# 08. Weather
Source: <br>
1. Swish Analytics <br>
2. RotoGrinders <br>

Description: This scrapes Swish Analytics for daily weather data <br>
Historic data can be found using the stats API <br>

### Wind

In [4]:
# This reverses winds so that they're named for where they're going, not where they're from. This is so vectors make more sense logically.
def wind_reverser(direction):
    direction = direction.replace("N", "s")
    direction = direction.replace("S", "n")
    direction = direction.replace("E", "w")
    direction = direction.replace("W", "e")
    
    return direction.upper()

In [5]:
# This calculates number of degrees for each direction
def find_degree(direction):
    if direction == "N":
        degree = 0
    elif direction == "NNE":
        degree = 1
    elif direction == "NE":
        degree = 2
    elif direction == "ENE":
        degree = 3
    elif direction == "E":
        degree = 4
    elif direction == "ESE":
        degree = 5
    elif direction == "SE":
        degree = 6
    elif direction == "SSE":
        degree = 7
    elif direction == "S":
        degree = 8
    elif direction == "SSW":
        degree = 9
    elif direction == "SW":
        degree = 10
    elif direction == "WSW":
        degree = 11
    elif direction == "W":
        degree = 12
    elif direction == "WNW":
        degree = 13
    elif direction == "NW":
        degree = 14
    elif direction == "NNW":
        degree = 15
        
    degree = degree * 22.5 

    return degree

In [6]:
# This calculates the x and y vectors given the park's orientation and the wind's direction
def calculate_vectors(row):
    # Determines degree of centerfield
    park_angle = find_degree(row['CF'])
    # Determine degree of wind
    row['Direction'] = wind_reverser(row['Direction'])
    wind_angle = find_degree(row['Direction']) 
    
    # Determine angle between them
    angle = wind_angle - park_angle 

    # Calculate vectors
    x_vect = round(math.sin(math.radians(angle)), 5) * row['Speed']
    y_vect = round(math.cos(math.radians(angle)), 5) * row['Speed']

    return x_vect, y_vect

### Swish Analytics

In [7]:
# Scrape Swish Analytics for weather date
def scrape_swishanalytics(team_map):
    team_map = team_map[['FANGRAPHSTEAM', 'BBREFTEAM', 'FULLNAME', 'VENUE_ID']]
    
    # Swish Analytics URL 
    url = "https://swishanalytics.com/mlb/weather?date=" + todaysdate_dash

    # Browser header
    hdr = {'User-Agent':'Mozilla/5.0'}

    # Request data
    req = urllib.request.Request(url, headers=hdr)
    response = urlopen(req)
    soup = BeautifulSoup(response, "html.parser")

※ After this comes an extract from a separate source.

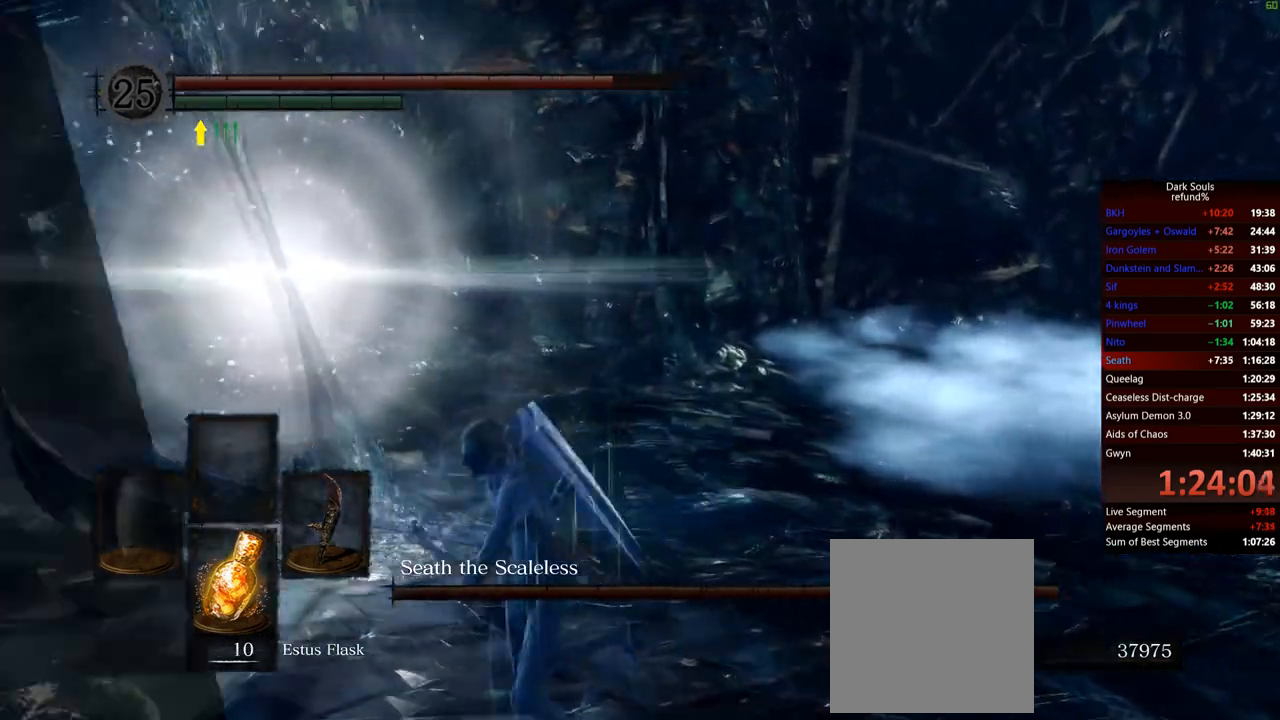
{"buttons": [], "left_stick": "down-left", "right_stick": "right", "events": []}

    # Create a list of matchups in the order of the weather tables
    matchup_list = []
    text = soup.find_all(text=True)
    for t in text: 
        if "\xa0\xa0@\xa0\xa0" in t:
            if t.parent.name != "small":
                matchup_list.append(t.parent)

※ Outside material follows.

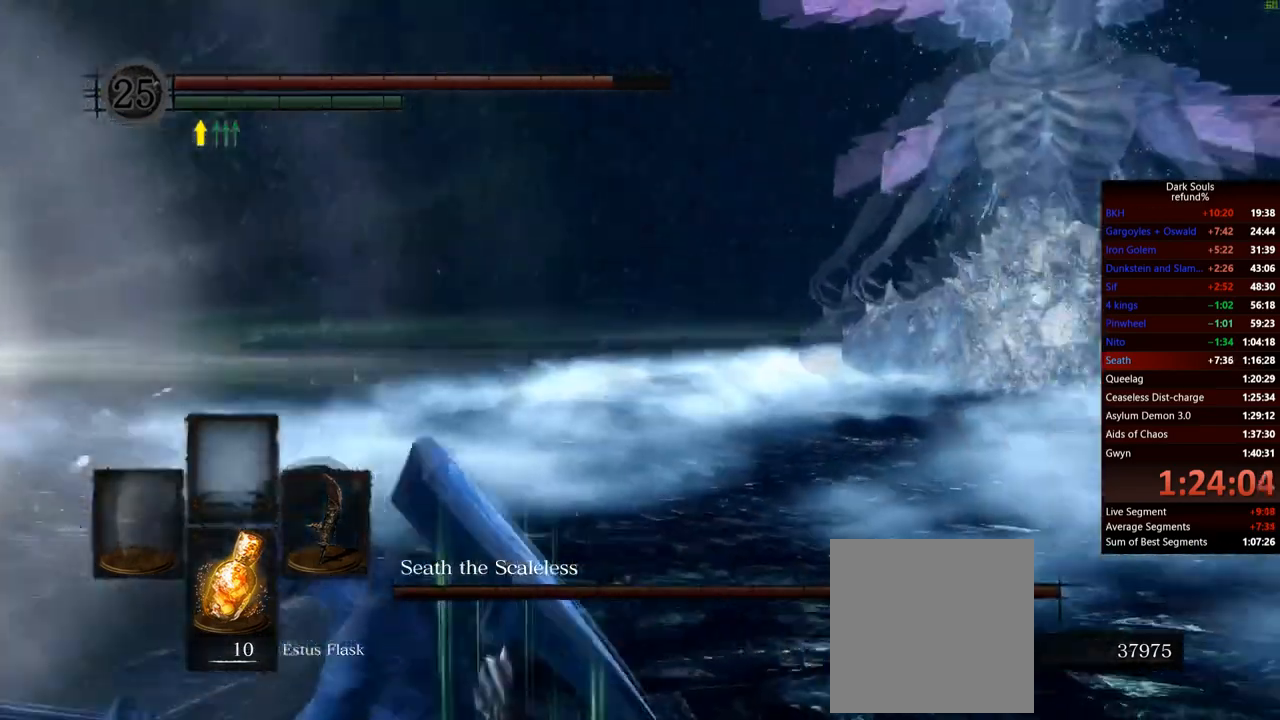
{"buttons": [], "left_stick": "center", "right_stick": "left", "events": [[67, "left_stick", "left"], [217, "right_stick", "center"], [350, "left_stick", "center"], [484, "right_stick", "left"]]}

    # Clean list of matchups
    matchup_list_clean = []
    for matchup in matchup_list:
        matchup_clean = str(matchup)
        matchup_clean = matchup_clean.replace('<h4 class="lato inline vert-mid bold">\xa0\xa0', "")
        matchup_clean = matchup_clean.replace('\xa0\xa0', "")
        matchup_clean = matchup_clean.replace('</h4>', "")
        matchup_list_clean.append(matchup_clean)
        
    # Request data
    r = requests.get(url, headers=hdr)

    # Loop over every weather table (one for each item in the matchup list)   
    i = 0
    while i < len(matchup_list_clean):
        # This is the table number
        table = 3 + (i * 2)
        # Make the table
        df = pd.read_html(r.text)[table]

        # Rename columns so they'll be consistent when they're appended together (they're usually hours)
        num_col = len(df.columns)

        df.rename(columns={df.columns[num_col-5]:"Start", df.columns[num_col-4]:"Plus1", df.columns[num_col-3]:"Plus2", df.columns[num_col-2]:"Plus3", df.columns[num_col-1]:"Plus4"}, inplace=True)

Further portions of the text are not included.